The discussion centers around the physical significance of gauge invariance, exploring its relationship with symmetries, conserved quantities, and the implications of gauge transformations in physics. Participants delve into theoretical aspects, mathematical formulations, and conceptual clarifications related to gauge invariance and its role in modern physics.
Participants express differing views on the significance of gauge invariance, with some arguing it is fundamentally different from global symmetries, while others suggest that gauge transformations can be seen as a redundancy in physical descriptions. The discussion remains unresolved regarding the precise implications and interpretations of these concepts.
Some statements rely on specific definitions of gauge and global symmetries, and there are unresolved questions about the nature of conserved quantities associated with gauge invariance. The discussion reflects varying levels of familiarity with the mathematical formalism involved.

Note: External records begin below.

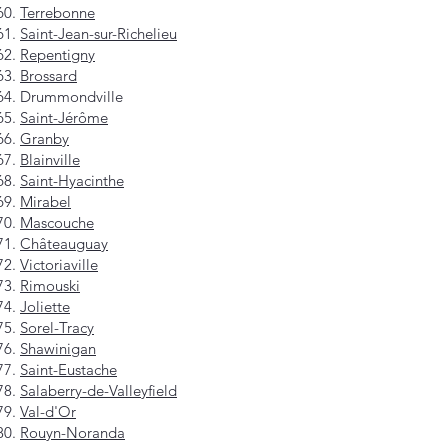
Terrebonne
Saint-Jean-sur-Richelieu
Repentigny
Brossard
Drummondville
Saint-Jérôme
Granby
Blainville
Saint-Hyacinthe
Mirabel
Mascouche
Châteauguay
Victoriaville
Rimouski
Joliette
Sorel-Tracy
Shawinigan
Saint-Eustache
Salaberry-de-Valleyfield
Val-d'Or
Rouyn-Noranda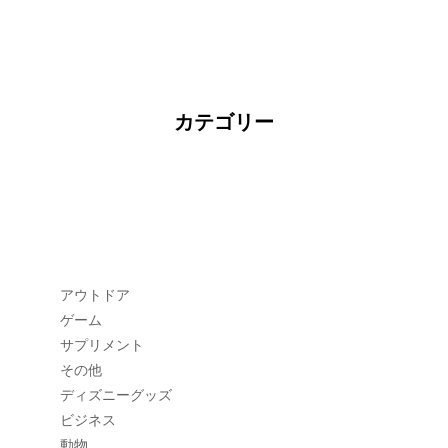
カテゴリー
アウトドア
ゲーム
サプリメント
その他
ディズニーグッズ
ビジネス
動物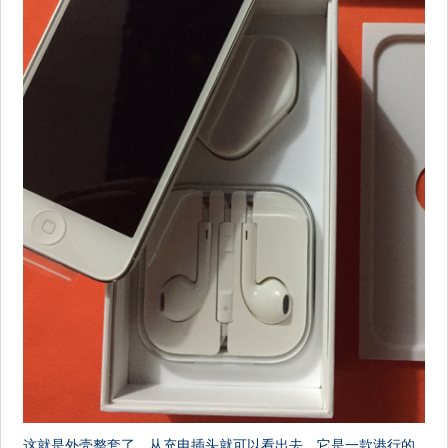
这就是外壳整套了，从充电插头就可以看出去，它是一款港行的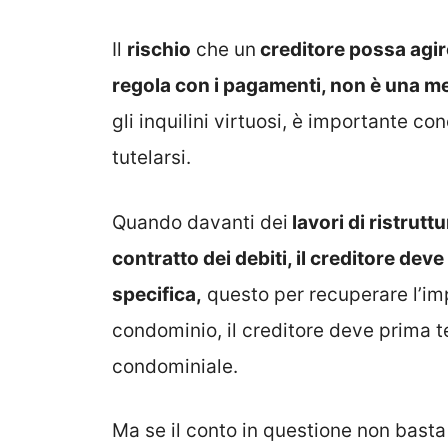
Il
rischio
che un
creditore possa agir
regola con i pagamenti, non è una me
gli inquilini virtuosi, è importante c
tutelarsi.
Quando davanti dei
lavori di ristrut
contratto dei debiti, il creditore de
specifica,
questo per recuperare l’impo
condominio, il creditore deve prima t
condominiale.
Ma se il conto in questione non basta 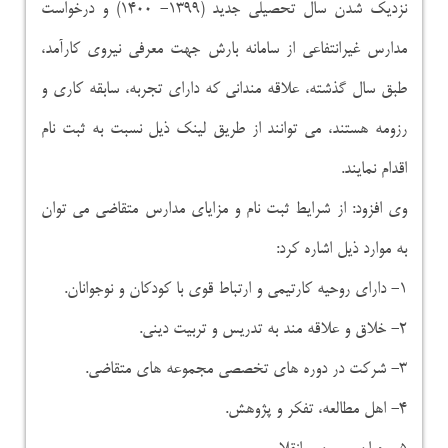
نزدیک شدن سال تحصیلی جدید (۱۳۹۹- ۱۴۰۰) و درخواست
مدارس غیرانتفاعی از سامانه بارش جهت معرفی نیروی کارآمد،
طبق سال گذشته، علاقه مندانی که دارای تجربه، سابقه کاری و
رزومه هستند، می توانند از طریق لینک ذیل نسبت به ثبت نام
اقدام نمایند.
وی افزود: از شرایط ثبت نام و مزایای مدارس متقاضی می توان
به موارد ذیل اشاره کرد:
۱- دارای روحیه کارتیمی و ارتباط قوی با کودکان و نوجوانان.
۲- خلاق و علاقه مند به تدریس و تربیت دینی.
۳- شرکت در دوره های تخصصی مجموعه های متقاضی.
۴- اهل مطالعه، تفکر و پژوهش.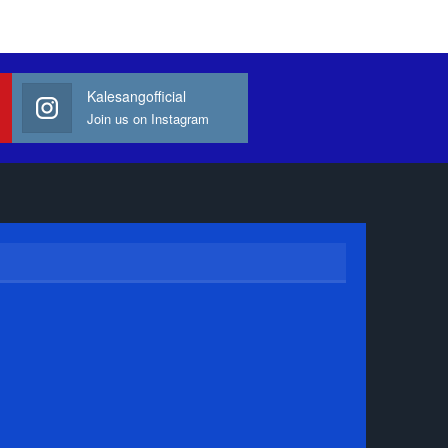
Kalesangofficial
Join us on Instagram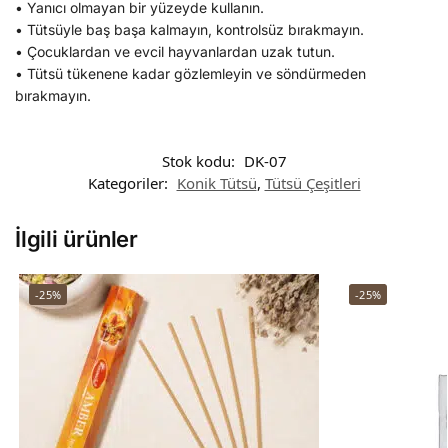
• Yanıcı olmayan bir yüzeyde kullanın.
• Tütsüyle baş başa kalmayın, kontrolsüz bırakmayın.
• Çocuklardan ve evcil hayvanlardan uzak tutun.
• Tütsü tükenene kadar gözlemleyin ve söndürmeden
bırakmayın.
Stok kodu:
DK-07
Kategoriler:
Konik Tütsü
,
Tütsü Çeşitleri
İlgili ürünler
-25%
-25%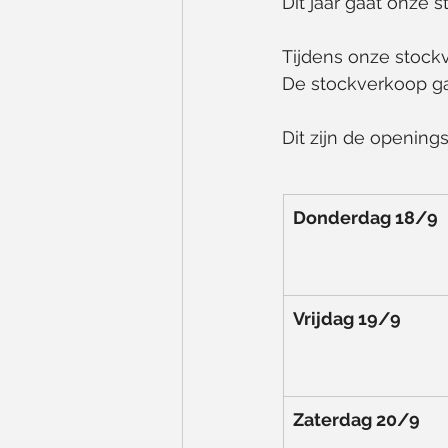
Dit jaar gaat onze 
Tijdens onze stockv
De stockverkoop ga
Dit zijn de openings
Donderdag 18/9
Vrijdag 19/9
Zaterdag 20/9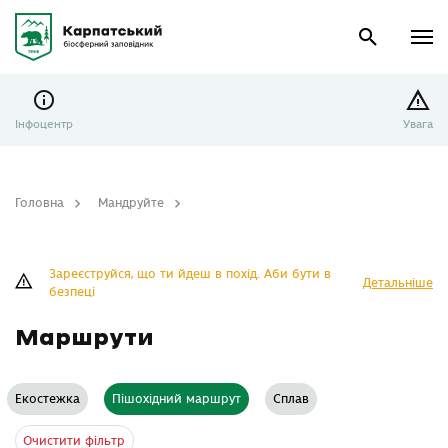
Інфоцентр
Увага
Головна
Мандруйте
Маршрути
Зареєструйся, що ти йдеш в похід. Аби бути в
Детальніше
безпеці
Маршрути
Екостежка
Пішохідний маршрут
Сплав
Очистити фільтр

No, that's not correct. Gauge symmetries do not give conservation laws (subject to the caveats already discussed earlier in this thread). A global symmetry will gives a conservation law that is local, which implies global as well. This is true because local conservation of X means, "The change in X in some volume is equal to the amount of X flowing out of the boundary of that volume." So if you make the volume all of space, there is no where for X to flow out of (with a few mathematical caveats) and so X is also conserved globally. So, local conservation implies global conservation and so both follow from a global symmetry.